1,8 Sekunden auf einem Tisch mit 500K Reihen
400 Sekunden auf einem Tisch mit 20 Millionen Zeilen
ich mag auch einige Ausführungspläne von Oracle zur Verfügung gestellt hinzuzufügen. Ich habe Probleme beim Tuning der Leistung.
-- using twice self join
--------------------------------------------------------------------------------------------------------------------------------------------------------------------
| Id | Operation | Name | Starts | E-Rows | A-Rows | A-Time | Buffers | Reads | Writes | OMem | 1Mem | O/1/M |
--------------------------------------------------------------------------------------------------------------------------------------------------------------------
| 0 | SELECT STATEMENT | | 1 | | 50 |00:00:00.84 | 99875 | 217 | 1705 | | | |
| 1 | HASH GROUP BY | | 1 | 6711 | 50 |00:00:00.84 | 99875 | 217 | 1705 | 1616K| 995K| |
|* 2 | FILTER | | 1 | | 119K|00:00:00.65 | 99875 | 0 | 0 | | | |
| 3 | NESTED LOOPS OUTER | | 1 | 54M| 119K|00:00:00.64 | 99875 | 0 | 0 | | | |
|* 4 | HASH JOIN OUTER | | 1 | 109 | 119K|00:00:00.52 | 99875 | 0 | 0 | 13M| 2093K| 1/0/0|
| 5 | TABLE ACCESS BY INDEX ROWID| TABLE_1_IDX | 1 | 109 | 119K|00:00:00.14 | 85908 | 0 | 0 | | | |
|* 6 | INDEX RANGE SCAN | START_TIME_IDX | 1 | 109 | 119K|00:00:00.02 | 320 | 0 | 0 | | | |
| 7 | VIEW | | 1 | 1250 | 29311 |00:00:00.23 | 13967 | 0 | 0 | | | |
| 8 | HASH GROUP BY | | 1 | 1250 | 29311 |00:00:00.22 | 13967 | 0 | 0 | 3008K| 1094K| 1/0/0|
|* 9 | FILTER | | 1 | | 88627 |00:00:00.20 | 13967 | 0 | 0 | | | |
|* 10 | TABLE ACCESS FULL | TABLE_1 | 1 | 1250 | 88627 |00:00:00.19 | 13967 | 0 | 0 | | | |
| 11 | VIEW | | 119K| 499K| 0 |00:00:00.10 | 0 | 0 | 0 | | | |
| 12 | SORT GROUP BY | | 119K| 499K| 0 |00:00:00.08 | 0 | 0 | 0 | 1024 | 1024 | 1/0/0|
|* 13 | FILTER | | 119K| | 0 |00:00:00.02 | 0 | 0 | 0 | | | |
| 14 | TABLE ACCESS FULL | TABLE_1 | 0 | 499K| 0 |00:00:00.01 | 0 | 0 | 0 | | | |
--------------------------------------------------------------------------------------------------------------------------------------------------------------------
Predicate Information (identified by operation id):
---------------------------------------------------
2 - filter([email protected]!-17<[email protected]!-16)
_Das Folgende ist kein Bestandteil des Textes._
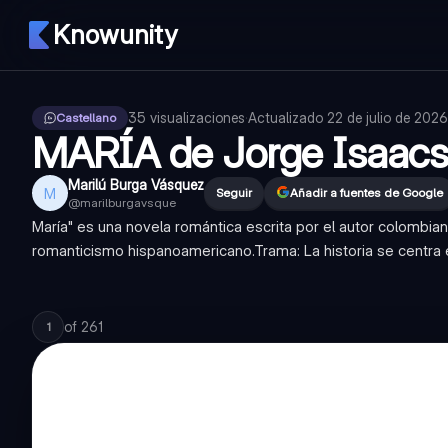
Knowunity
35
visualizaciones
·
Actualizado
22 de julio de 2026
Castellano
MARÍA de Jorge Isaac
Marilú Burga Vásquez
M
Seguir
Añadir a fuentes de Google
@
marilburgavsque
María" es una novela romántica escrita por el autor colombia
romanticismo hispanoamericano.Trama: La historia se centra en
of
261
1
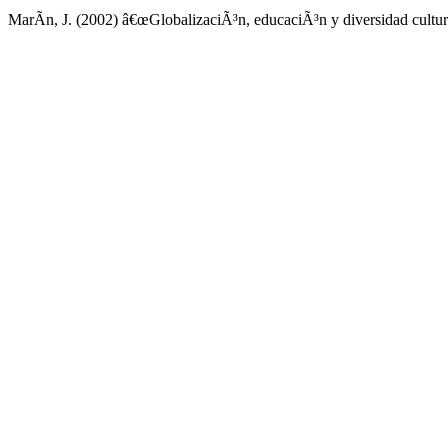
MarÃ­n, J. (2002) â€œGlobalizaciÃ³n, educaciÃ³n y diversidad cultur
4 - access("YESTERDAY"."ZONE"="T1"."ZONE" AND "YESTERDAY"."NETWORK"="T1"."NETWORK" AND "YESTERDAY"."HOUR_OF_DAY"="T1"."HOUR_OF_DAY"
AND "T1"."END_TIME"=INTERNAL_FUNCTION("YESTERDAY"."END_TIME")+1 AND
"T1"."START_TIME"=INTERNAL_FUNCTION("YESTERDAY"."START_TIME")+1)
6 - access("T1"."START_TIME">[email protected]!-17 AND "T1"."START_TIME"<[email protected]!-16)
9 - filter([email protected]!-17<[email protected]!-16)
10 - filter((INTERNAL_FUNCTION("START_TIME")+1>[email protected]!-17 AND INTERNAL_FUNCTION("START_TIME")+1<[email protected]!-16))
13 - filter(("YESTERDAY"."ZONE"="T1"."ZONE" AND "YESTERDAY"."NETWORK"="T1"."NETWORK" AND "YESTERDAY"."HOUR_OF_DAY"="T1"."HOUR_OF_DAY"
AND "T1"."END_TIME"=INTERNAL_FUNCTION("YESTERDAY"."END_TIME")+7 AND
"T1"."START_TIME"=INTERNAL_FUNCTION("YESTERDAY"."START_TIME")+7))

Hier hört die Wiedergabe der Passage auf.